● Your objective: Write out nothing but the lines from the one containing "Standard, 30-Sep-2012: 3059 -> 3250" through the last line below, both included, and without the pictures.
___ Input records ___
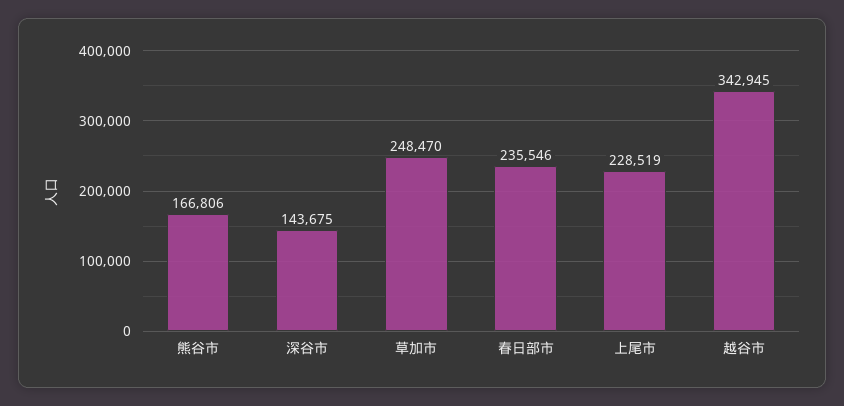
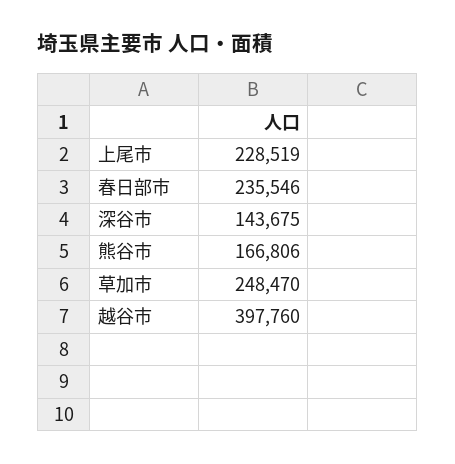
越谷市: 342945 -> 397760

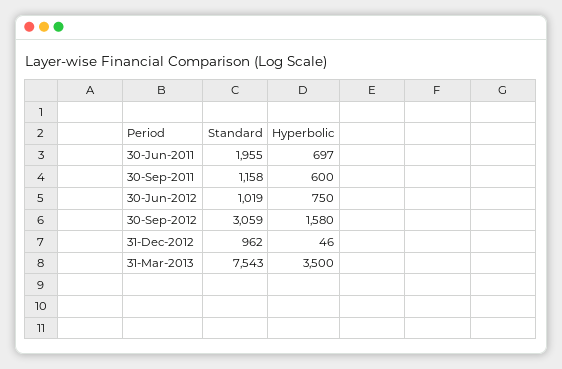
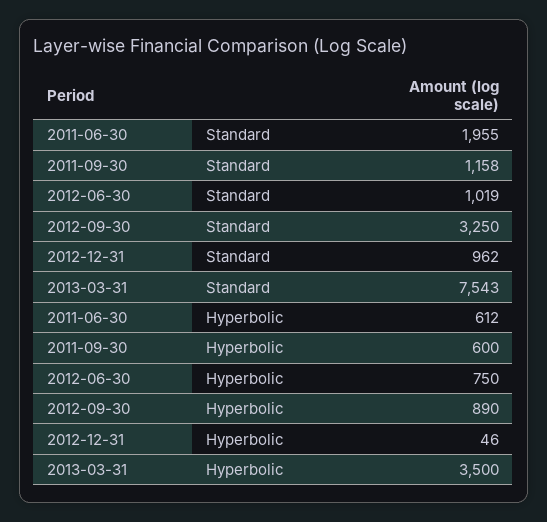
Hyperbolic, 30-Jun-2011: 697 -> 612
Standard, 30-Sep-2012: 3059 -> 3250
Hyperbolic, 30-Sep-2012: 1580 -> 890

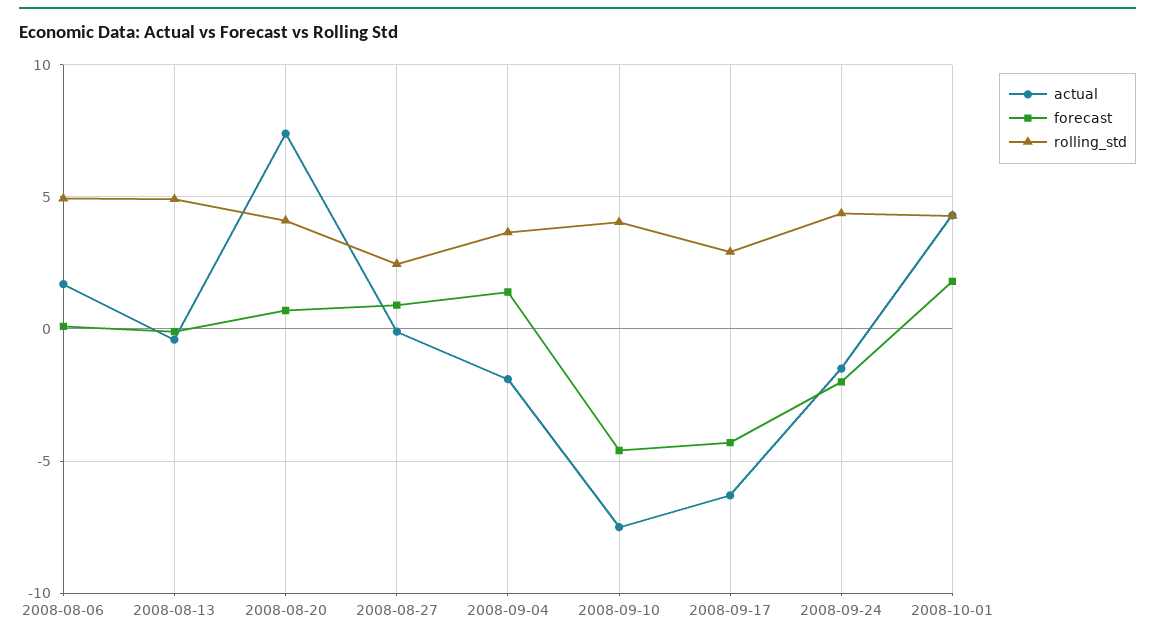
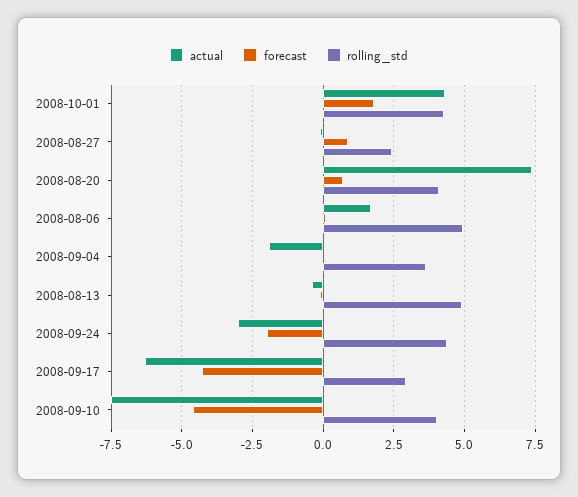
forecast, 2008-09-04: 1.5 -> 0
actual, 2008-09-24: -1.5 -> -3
___
● Solution for this task:
Standard, 30-Sep-2012: 3059 -> 3250
Hyperbolic, 30-Sep-2012: 1580 -> 890

forecast, 2008-09-04: 1.5 -> 0
actual, 2008-09-24: -1.5 -> -3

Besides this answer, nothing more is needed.